Tucson Unified School District is looking to reallocate funding used for its desegregation plan and instead use it to retain academic interventionists who assist students who need extra help.
The district is trying to retain the positions, which were funded by federal pandemic aid. Those dollars are expected to end in September. If approved, the district would move more than $3.5 million out of its desegregation plan.
On Tuesday, community members, like TUSD alum Joe Tolliver, raised concerns to the board saying this would be taking away from students–not helping them.
“If it's permanent, it's not coming back,” he said. “Where's the money going to exactly?”
Others like Sylvia Compoy, who represented the Latino plaintiffs in the district’s 1978 desegregation case, told the board that the district’s annual desegregation report has dropped in its quality. That report is used to show how the school system is working to eliminate historic segregation.
“I think the reports that went to the court, this administration knew it was going to be read,” she said. “I’m not so sure they thought this report was going to be read. The court’s presence makes a big difference and that's unfortunate.”
In 2022, a judge ruled that the district no longer operates as a dual-segregated system. That meant oversight of its desegregation plan no longer fell to the court, but to the TUSD governing board.

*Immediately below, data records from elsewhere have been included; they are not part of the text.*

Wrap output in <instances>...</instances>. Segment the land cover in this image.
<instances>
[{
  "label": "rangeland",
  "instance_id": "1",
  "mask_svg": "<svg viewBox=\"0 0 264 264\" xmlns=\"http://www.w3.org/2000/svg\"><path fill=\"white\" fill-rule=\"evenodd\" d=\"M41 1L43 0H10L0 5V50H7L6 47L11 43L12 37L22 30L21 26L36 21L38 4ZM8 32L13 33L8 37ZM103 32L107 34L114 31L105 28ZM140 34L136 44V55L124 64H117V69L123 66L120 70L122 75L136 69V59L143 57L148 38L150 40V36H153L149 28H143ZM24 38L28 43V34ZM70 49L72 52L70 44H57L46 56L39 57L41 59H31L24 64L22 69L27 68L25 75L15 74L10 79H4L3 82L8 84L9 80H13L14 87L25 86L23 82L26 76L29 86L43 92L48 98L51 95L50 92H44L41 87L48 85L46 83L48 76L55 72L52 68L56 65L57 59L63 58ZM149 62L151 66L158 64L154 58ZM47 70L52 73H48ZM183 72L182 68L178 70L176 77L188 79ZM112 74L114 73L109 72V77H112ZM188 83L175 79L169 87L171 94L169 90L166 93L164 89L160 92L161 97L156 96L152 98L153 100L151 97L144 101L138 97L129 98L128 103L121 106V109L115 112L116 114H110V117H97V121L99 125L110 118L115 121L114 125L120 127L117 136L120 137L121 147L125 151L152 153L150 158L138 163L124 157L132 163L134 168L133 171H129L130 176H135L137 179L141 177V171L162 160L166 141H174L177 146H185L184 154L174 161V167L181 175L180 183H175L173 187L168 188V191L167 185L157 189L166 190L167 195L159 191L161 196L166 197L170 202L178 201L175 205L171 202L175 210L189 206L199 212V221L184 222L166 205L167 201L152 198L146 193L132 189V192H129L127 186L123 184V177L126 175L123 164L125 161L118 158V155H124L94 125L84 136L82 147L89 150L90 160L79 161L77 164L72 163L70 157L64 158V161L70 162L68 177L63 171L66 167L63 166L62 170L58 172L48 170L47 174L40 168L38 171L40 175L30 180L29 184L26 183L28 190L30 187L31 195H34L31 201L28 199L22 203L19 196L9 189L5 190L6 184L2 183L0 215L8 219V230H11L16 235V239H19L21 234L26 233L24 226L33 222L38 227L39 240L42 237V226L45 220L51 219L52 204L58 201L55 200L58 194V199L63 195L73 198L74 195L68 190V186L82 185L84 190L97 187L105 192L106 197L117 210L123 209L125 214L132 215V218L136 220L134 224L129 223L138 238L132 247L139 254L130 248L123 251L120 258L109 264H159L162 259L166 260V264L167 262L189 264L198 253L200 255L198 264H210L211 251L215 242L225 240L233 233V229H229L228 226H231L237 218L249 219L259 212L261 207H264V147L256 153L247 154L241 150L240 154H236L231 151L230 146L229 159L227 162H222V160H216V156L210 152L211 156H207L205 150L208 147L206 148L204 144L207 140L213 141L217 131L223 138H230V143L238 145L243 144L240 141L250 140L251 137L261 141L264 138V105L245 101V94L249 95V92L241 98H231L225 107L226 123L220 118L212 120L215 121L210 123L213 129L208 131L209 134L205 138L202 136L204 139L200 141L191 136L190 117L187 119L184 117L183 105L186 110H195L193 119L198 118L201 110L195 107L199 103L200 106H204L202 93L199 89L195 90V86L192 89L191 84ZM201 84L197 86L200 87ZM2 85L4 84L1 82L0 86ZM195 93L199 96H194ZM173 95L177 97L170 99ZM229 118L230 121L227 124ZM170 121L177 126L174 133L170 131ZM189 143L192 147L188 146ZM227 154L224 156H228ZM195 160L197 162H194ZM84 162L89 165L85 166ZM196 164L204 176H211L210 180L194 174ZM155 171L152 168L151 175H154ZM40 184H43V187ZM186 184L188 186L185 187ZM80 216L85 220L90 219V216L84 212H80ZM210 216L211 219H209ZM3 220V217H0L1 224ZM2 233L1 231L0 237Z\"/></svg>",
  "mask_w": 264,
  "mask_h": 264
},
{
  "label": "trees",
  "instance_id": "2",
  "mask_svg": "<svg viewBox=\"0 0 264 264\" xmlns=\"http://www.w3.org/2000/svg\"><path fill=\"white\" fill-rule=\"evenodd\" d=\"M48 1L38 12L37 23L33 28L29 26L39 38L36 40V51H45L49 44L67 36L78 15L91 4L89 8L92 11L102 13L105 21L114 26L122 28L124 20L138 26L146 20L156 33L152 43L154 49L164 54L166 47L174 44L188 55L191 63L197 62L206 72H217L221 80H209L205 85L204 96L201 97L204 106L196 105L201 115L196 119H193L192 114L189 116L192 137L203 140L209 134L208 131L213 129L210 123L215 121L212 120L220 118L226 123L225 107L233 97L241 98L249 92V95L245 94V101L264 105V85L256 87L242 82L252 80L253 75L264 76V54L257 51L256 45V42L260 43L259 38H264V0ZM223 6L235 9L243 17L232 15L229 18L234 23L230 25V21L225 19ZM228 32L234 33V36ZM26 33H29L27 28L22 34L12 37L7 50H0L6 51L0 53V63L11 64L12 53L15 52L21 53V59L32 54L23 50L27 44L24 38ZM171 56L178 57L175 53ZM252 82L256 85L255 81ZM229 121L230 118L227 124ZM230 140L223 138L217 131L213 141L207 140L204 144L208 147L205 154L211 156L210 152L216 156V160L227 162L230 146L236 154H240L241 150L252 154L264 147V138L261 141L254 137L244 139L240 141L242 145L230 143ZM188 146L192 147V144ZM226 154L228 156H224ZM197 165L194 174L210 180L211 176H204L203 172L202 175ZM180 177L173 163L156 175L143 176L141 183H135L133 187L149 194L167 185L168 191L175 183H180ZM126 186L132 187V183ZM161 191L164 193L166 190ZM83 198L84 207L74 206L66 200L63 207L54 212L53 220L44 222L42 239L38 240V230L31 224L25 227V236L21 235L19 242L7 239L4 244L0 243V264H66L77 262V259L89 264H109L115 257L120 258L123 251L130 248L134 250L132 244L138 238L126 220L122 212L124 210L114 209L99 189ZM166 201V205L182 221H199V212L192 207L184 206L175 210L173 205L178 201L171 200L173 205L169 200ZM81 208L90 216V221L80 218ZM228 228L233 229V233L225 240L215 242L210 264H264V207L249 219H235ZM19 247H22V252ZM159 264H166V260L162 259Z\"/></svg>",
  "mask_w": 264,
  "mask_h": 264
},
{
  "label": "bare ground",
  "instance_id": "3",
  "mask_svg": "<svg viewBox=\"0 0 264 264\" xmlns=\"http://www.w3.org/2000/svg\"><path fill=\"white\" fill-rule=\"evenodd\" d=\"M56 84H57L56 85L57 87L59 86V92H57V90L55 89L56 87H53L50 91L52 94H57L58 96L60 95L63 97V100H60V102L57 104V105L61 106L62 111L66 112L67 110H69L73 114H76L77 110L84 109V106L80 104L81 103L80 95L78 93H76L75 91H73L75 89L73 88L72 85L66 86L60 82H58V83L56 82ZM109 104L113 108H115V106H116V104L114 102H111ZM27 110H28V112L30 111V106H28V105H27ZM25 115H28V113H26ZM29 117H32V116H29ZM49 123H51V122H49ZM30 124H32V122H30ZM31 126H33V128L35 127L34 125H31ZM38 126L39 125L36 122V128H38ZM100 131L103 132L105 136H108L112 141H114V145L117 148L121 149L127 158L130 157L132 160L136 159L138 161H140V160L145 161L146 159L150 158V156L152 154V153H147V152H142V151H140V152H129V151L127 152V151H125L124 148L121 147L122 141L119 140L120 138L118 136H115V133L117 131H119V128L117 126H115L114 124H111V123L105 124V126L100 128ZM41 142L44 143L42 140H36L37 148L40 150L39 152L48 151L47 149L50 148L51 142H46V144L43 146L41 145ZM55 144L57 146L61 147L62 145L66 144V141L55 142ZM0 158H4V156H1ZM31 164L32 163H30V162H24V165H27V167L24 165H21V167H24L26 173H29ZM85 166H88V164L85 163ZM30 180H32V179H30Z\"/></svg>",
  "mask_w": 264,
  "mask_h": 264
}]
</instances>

The proposed changes come months after the Ninth Circuit Court of Appeals heard arguments in the 1978 desegregation case. Former TUSD students contend that the “district failed to monitor, track, review or analyze the effectiveness of its programs and policies” that pertained to desegregation. The school district’s attorney disagreed.
“Near perfection is not the standard,” TUSD’s attorney said during the December arguments. “The question is have the vestiges been eliminated to the extent practicable. The district court found that they had.”
The governing board is expected to vote on the move during its April 9th meeting.